§ **確認用文章**:
>>>
今回のフェスティバル/トーキョーには、じつは隠れたポイントがある。ピチェ・クランチェン『Toky Toki Saru(トキトキサル)』、柴幸男『わたしが悲しくないのはあなたが遠いから』など、アジア各国のファッションブランドが衣装協力として参加している作品が多数あることだ。
また、中国特集では、上海からファッション・ディレクターをゲストに迎え、中国のファッションの動向、ミレニアル世代のデザイナーの状況を語っていただくトークも開催する。
全体テーマに掲げられた「新しい人」の兆候は、ファッションや音楽といったユースカルチャーに最初に現れることが多いのは周知のことだ。では、ファッションシーンでは今何が起こっているのだろうか? それを知るのがこの鼎談記事の主旨である。
登壇いたたいだのは、スタイリスト・ディレクターとして活躍する山口壮大、ファッションブランド「hatra/ハトラ」を率いる長見佳祐のお二人。聞き手は、F/Tの中国プログラム・コーディネートを務める小山ひとみ。3人が考える、ファッションの現在地と、その課題とは何か?
(聞き手:小山ひとみ 文:近藤弘一 編集:島貫泰介 撮影:鈴木 渉)
<<<
§ **実施課題**:
1. 次の(a)〜(c)が上の文章の内容と合致するかを判定してください。各項目について「はい」か「いいえ」で答え、判断の根拠となる文章中の語句をそのまま引用してください。
(a) 中国特集のトークでは、上海からファッション・ディレクターがゲストとして迎えられる。
(b) 鼎談の聞き手は長見佳祐である。
(c) 衣装協力として参加しているのは、ヨーロッパ各国のファッションブランドである。
2. 上の文章から、「全体テーマに掲げられた「新し」から「編集:島貫泰介 撮影:鈴木 渉)」までの部分を、一字も変えずに出力してください。

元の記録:
>>>
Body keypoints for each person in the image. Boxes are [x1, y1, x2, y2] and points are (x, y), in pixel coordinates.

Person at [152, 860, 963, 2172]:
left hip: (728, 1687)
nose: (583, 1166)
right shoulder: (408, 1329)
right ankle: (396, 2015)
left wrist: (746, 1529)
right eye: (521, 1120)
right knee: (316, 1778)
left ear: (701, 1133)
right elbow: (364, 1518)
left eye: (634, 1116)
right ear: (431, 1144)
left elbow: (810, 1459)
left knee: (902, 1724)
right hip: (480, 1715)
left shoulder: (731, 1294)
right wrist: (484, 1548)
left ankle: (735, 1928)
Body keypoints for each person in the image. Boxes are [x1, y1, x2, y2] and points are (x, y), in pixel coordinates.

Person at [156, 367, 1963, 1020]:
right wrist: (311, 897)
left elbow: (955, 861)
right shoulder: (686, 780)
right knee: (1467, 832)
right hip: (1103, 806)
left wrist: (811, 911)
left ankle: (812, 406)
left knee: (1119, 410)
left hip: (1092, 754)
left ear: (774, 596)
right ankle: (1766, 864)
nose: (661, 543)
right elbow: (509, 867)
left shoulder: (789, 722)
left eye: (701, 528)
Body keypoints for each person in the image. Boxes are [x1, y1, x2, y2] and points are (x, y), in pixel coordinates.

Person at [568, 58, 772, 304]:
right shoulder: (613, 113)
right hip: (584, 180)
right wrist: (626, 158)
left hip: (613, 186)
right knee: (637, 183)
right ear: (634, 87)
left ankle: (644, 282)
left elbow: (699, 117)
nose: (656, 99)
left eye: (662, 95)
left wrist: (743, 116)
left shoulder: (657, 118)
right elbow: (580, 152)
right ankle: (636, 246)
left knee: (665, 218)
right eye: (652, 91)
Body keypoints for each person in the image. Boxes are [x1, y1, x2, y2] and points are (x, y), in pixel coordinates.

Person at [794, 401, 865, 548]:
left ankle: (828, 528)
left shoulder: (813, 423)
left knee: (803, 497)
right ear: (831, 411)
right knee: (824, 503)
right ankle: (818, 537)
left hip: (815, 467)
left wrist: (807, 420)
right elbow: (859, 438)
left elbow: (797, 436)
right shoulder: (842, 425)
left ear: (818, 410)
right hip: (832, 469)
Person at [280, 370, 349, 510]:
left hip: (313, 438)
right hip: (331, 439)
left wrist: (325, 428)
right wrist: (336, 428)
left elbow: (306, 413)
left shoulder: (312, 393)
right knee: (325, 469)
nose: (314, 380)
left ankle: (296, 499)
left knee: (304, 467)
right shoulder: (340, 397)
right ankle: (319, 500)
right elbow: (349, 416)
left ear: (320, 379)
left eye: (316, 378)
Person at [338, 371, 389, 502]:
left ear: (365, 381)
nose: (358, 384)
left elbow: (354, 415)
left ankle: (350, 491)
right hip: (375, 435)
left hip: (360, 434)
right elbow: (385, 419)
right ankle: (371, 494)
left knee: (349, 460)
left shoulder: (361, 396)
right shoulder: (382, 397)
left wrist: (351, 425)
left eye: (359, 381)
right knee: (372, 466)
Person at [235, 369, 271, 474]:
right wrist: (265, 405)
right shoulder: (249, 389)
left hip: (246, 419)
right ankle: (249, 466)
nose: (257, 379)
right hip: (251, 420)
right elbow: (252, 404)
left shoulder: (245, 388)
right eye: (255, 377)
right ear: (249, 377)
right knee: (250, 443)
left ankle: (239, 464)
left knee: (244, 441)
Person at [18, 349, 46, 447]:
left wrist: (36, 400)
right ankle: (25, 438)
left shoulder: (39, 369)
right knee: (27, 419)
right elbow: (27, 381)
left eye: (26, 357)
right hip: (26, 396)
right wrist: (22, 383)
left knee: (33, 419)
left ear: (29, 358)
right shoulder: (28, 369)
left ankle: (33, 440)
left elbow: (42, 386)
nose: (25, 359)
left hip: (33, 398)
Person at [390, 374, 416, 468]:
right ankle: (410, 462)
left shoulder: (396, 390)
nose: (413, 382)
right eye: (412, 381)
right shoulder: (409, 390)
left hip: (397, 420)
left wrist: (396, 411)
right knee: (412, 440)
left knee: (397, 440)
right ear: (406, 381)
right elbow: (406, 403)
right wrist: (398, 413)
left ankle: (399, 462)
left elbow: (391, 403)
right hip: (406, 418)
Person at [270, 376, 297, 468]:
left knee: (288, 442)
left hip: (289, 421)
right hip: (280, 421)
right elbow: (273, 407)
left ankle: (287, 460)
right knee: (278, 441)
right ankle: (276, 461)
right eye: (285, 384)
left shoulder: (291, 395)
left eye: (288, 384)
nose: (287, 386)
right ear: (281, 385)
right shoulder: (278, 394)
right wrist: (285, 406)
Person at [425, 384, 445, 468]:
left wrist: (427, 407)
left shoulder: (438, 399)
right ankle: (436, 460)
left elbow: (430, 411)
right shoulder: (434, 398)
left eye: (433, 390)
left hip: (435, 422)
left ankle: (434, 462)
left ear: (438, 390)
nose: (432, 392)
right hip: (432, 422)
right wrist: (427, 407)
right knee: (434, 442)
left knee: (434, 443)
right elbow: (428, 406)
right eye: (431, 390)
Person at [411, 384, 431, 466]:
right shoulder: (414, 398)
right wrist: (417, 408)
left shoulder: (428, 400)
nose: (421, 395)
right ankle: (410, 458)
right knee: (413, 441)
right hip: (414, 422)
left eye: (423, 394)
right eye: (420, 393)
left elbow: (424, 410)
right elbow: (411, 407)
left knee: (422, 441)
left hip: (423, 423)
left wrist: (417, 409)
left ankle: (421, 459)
<<<
§ **想定出力**:
1.
(a) はい。「上海からファッション・ディレクターをゲストに迎え」
(b) いいえ。「聞き手は、F/Tの中国プログラム・コーディネートを務める小山ひとみ」
(c) いいえ。「アジア各国のファッションブランドが衣装協力として参加している」

2.
全体テーマに掲げられた「新しい人」の兆候は、ファッションや音楽といったユースカルチャーに最初に現れることが多いのは周知のことだ。では、ファッションシーンでは今何が起こっているのだろうか? それを知るのがこの鼎談記事の主旨である。
登壇いたたいだのは、スタイリスト・ディレクターとして活躍する山口壮大、ファッションブランド「hatra/ハトラ」を率いる長見佳祐のお二人。聞き手は、F/Tの中国プログラム・コーディネートを務める小山ひとみ。3人が考える、ファッションの現在地と、その課題とは何か?
(聞き手:小山ひとみ 文:近藤弘一 編集:島貫泰介 撮影:鈴木 渉)